Texte

A la veille des grandes vacances d’été, nous vous proposons le portrait d’un ancien nageur de haut-niveau devenu vigie-requin. Guillaume se définit comme un métis réunionnais, né d’un père métro et d’une mère créole, amoureux de son île et par-dessus tout de la mer !
Guillaume, parlez-nous de votre parcours sportif
Lorsque je suis rentré au collège, mon père me parlait du « sport des Dieux », le triathlon. Alors je m’y suis mis et j’ai été champion de la Réunion de ma catégorie. L’année suivante j’ai eu des problèmes à un genou et j’ai dû ralentir mes entraînements jusqu’à faire le choix de me consacrer uniquement à la natation. Je me suis alors beaucoup entraîné et lorsque je suis parti en métropole pour mon année de 4è, j’ai fait un podium aux championnats de France. Je n’ai, malheureusement, pas remporté de titre national alors que je faisais les meilleurs temps nationaux tout au long de la saison. Je n’arrivais pas à être aussi performant lors du championnat de France…
Malgré tout, j’étais alors au lycée, j’ai eu la chance d’intégrer le Pôle de haut-niveau d’Antibes et de côtoyer l’élite française. Mais à ce moment-là, j’attrape la mononucléose et suis constamment épuisé. Ma saison est compromise et ma relation avec les coachs se dégrade. Je quitte le Pôle et rentre en Bretagne dans mon ancien club de natation.
Qu’est–ce que cette expérience au plus haut-niveau vous a apporté ?
Tout d’abord de la maturité car j’ai dû quitter le cocon familial pour me retrouver en internat à l’autre bout de la France. Ensuite, j’ai appris la rigueur, la discipline, aussi à me faire mal. Je me dépassais à chaque entraînement et je sais désormais comment repousser mes limites.

Fiches disponibles
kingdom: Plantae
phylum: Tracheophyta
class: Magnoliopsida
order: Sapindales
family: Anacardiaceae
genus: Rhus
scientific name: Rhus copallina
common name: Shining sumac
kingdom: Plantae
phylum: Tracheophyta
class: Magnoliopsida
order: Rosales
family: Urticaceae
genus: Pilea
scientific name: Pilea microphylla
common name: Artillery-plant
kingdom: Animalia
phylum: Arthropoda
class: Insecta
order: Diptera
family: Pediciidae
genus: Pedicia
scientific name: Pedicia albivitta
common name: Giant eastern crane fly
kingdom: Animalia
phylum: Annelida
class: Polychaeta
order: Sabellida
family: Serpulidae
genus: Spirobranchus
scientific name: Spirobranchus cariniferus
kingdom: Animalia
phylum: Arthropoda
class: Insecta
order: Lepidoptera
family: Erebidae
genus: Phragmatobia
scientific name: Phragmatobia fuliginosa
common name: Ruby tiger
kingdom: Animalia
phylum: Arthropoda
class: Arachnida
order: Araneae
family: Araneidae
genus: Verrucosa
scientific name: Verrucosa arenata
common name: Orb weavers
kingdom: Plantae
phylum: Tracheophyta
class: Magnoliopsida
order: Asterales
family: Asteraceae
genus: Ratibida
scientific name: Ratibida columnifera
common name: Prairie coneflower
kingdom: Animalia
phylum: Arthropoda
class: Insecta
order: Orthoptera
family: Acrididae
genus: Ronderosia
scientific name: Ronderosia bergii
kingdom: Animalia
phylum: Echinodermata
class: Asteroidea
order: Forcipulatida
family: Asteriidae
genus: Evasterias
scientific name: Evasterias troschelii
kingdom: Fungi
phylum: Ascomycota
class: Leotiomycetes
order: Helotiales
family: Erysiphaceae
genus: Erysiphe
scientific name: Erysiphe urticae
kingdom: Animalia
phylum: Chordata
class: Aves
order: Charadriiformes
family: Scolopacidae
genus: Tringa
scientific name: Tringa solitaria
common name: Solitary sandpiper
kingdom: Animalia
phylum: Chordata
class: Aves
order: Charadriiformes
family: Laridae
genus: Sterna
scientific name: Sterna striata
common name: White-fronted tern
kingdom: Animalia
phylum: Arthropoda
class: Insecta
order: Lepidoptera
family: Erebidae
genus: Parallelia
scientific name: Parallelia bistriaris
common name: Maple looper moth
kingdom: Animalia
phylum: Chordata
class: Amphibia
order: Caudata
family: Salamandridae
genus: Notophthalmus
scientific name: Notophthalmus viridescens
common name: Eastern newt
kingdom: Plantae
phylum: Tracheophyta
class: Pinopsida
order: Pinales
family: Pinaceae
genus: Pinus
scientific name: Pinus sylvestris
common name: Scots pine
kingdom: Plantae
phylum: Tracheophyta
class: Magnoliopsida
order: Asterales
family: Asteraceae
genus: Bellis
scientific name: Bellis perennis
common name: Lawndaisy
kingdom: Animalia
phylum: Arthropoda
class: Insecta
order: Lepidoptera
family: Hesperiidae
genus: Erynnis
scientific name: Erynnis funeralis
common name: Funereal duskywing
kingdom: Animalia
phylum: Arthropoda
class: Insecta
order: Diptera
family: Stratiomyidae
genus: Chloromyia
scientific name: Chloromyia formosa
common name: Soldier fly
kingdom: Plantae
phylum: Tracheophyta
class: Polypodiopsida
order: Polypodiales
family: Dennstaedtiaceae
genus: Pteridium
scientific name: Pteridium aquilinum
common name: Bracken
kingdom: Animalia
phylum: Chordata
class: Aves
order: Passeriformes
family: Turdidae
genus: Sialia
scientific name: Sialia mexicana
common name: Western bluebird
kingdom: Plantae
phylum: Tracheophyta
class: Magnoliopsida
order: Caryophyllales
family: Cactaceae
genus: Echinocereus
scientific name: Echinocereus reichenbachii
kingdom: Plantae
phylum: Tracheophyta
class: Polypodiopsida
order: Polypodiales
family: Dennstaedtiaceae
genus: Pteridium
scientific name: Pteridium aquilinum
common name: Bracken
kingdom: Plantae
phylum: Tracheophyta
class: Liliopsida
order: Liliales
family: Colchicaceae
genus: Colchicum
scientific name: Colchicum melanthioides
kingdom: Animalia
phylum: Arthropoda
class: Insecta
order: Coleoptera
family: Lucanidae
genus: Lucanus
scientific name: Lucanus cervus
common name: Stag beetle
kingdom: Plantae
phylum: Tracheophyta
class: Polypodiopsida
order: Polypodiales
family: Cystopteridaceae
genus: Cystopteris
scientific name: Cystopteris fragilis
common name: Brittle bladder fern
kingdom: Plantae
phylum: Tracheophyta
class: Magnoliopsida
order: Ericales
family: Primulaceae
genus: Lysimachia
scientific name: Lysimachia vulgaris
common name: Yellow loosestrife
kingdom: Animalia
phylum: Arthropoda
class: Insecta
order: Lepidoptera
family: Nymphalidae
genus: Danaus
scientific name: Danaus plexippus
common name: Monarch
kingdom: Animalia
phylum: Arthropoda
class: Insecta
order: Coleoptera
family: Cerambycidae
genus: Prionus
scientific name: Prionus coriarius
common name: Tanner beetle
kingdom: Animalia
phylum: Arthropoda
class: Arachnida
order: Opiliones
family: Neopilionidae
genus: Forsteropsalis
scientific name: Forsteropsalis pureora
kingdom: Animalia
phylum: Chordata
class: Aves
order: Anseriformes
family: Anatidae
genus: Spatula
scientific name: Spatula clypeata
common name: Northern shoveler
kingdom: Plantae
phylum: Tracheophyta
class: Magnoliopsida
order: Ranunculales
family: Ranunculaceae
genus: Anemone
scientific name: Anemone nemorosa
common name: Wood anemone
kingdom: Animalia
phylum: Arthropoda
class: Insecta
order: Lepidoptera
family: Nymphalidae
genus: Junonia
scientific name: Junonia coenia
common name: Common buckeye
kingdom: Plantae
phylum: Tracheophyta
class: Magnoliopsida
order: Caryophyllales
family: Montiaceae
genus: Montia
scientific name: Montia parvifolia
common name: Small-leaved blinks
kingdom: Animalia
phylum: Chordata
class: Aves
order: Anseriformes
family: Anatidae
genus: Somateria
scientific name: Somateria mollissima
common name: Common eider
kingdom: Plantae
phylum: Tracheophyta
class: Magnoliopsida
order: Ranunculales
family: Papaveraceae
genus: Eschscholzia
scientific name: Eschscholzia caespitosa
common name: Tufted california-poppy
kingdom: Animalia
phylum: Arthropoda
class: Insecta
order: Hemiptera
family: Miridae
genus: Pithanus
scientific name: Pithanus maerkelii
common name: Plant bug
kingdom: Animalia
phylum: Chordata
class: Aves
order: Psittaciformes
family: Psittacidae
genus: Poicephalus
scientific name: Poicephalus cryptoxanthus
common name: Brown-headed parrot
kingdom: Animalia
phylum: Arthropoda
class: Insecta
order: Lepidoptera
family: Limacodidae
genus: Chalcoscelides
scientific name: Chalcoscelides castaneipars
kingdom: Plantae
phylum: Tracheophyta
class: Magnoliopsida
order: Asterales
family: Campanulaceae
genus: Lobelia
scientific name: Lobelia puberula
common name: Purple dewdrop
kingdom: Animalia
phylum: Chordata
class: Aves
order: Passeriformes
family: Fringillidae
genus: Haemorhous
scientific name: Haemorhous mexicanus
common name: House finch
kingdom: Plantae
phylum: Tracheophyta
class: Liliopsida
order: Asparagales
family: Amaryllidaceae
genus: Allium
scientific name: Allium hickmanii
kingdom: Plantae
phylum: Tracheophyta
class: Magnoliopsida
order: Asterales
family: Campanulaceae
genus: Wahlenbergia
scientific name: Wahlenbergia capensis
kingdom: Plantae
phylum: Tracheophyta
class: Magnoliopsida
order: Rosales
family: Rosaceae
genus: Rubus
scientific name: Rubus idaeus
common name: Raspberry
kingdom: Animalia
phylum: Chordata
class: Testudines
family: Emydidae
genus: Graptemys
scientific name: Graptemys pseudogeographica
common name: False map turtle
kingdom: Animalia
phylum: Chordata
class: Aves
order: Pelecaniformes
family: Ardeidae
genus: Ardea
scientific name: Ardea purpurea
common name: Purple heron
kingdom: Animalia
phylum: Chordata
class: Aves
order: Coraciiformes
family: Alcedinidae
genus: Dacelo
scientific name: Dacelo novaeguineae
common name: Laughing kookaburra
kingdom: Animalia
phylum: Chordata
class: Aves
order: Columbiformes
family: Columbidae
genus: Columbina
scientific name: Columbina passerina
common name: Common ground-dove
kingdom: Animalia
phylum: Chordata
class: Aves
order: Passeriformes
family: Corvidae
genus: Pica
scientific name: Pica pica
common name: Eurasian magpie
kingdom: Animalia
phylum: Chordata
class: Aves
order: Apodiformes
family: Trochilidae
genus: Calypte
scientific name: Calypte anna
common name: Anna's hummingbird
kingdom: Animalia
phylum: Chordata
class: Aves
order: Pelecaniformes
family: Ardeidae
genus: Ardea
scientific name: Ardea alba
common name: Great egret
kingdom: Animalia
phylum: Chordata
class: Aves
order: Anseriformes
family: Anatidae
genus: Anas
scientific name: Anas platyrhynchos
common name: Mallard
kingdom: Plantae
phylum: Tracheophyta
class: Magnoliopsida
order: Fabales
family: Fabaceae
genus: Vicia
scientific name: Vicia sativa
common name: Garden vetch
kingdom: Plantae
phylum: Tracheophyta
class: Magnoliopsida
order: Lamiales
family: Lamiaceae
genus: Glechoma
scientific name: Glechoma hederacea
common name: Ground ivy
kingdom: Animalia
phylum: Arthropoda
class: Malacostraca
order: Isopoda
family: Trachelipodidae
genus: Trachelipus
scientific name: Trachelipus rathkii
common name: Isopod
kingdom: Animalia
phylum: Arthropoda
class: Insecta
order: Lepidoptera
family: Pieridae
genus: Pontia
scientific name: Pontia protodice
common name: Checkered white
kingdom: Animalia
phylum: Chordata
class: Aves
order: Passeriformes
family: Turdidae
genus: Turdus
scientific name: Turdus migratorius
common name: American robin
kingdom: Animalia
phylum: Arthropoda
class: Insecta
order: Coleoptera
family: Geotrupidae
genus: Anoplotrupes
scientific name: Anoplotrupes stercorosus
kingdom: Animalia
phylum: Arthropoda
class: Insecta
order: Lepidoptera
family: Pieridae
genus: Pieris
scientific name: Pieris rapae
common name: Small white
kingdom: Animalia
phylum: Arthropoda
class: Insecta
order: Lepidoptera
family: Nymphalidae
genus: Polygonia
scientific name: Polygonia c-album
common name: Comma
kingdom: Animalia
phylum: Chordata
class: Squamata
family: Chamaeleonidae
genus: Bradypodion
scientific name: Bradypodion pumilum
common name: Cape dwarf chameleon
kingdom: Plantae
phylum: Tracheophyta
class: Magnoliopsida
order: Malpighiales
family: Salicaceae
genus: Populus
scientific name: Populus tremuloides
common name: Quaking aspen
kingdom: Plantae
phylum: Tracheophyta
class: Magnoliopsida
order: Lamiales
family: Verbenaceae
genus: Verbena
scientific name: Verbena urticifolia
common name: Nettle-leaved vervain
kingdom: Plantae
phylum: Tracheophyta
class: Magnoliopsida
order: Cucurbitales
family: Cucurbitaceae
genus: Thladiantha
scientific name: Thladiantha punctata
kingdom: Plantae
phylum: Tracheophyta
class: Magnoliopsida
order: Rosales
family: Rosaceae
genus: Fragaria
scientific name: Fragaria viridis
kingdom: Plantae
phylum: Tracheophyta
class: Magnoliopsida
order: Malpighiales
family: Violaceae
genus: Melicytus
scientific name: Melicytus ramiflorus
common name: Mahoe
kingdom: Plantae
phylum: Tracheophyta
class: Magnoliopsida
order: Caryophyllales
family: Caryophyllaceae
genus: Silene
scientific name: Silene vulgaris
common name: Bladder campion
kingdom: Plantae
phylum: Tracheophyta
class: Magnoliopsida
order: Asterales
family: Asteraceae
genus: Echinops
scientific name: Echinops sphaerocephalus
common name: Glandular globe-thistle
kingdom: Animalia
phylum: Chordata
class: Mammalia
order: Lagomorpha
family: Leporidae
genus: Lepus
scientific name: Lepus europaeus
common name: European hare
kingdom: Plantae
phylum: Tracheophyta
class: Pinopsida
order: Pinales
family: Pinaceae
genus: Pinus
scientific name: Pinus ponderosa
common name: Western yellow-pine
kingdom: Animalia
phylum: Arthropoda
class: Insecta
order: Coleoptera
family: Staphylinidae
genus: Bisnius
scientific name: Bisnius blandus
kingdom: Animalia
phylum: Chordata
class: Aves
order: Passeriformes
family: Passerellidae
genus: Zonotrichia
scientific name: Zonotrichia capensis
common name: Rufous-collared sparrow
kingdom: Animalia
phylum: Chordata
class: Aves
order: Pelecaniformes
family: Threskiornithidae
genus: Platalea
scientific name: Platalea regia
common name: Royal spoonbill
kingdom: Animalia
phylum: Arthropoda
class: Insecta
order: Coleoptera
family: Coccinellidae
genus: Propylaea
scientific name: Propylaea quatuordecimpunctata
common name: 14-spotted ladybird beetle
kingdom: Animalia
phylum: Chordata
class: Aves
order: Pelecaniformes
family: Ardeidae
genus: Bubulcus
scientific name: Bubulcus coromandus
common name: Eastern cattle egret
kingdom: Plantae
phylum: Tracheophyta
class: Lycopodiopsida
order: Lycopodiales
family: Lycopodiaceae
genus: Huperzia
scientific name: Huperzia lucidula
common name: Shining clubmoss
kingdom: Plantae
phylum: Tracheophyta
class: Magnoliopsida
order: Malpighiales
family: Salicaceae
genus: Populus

Consignes
1: Recopiez le passage du portrait du nageur compris entre « A la veille » et « de la mer ! », ces deux extrémités incluses.
2: Dans les fiches, remplacez « scientific name » par « species » entre la ligne contenant « family: Acrididae » et celle contenant « order: Helotiales », incluses. Redonnez seulement ces lignes, sans rien changer d'autre.
Le texte et les fiches n'ont aucun rapport entre eux.

Corrigé
1:
A la veille des grandes vacances d’été, nous vous proposons le portrait d’un ancien nageur de haut-niveau devenu vigie-requin. Guillaume se définit comme un métis réunionnais, né d’un père métro et d’une mère créole, amoureux de son île et par-dessus tout de la mer !

2:
family: Acrididae
genus: Ronderosia
species: Ronderosia bergii
kingdom: Animalia
phylum: Echinodermata
class: Asteroidea
order: Forcipulatida
family: Asteriidae
genus: Evasterias
species: Evasterias troschelii
kingdom: Fungi
phylum: Ascomycota
class: Leotiomycetes
order: Helotiales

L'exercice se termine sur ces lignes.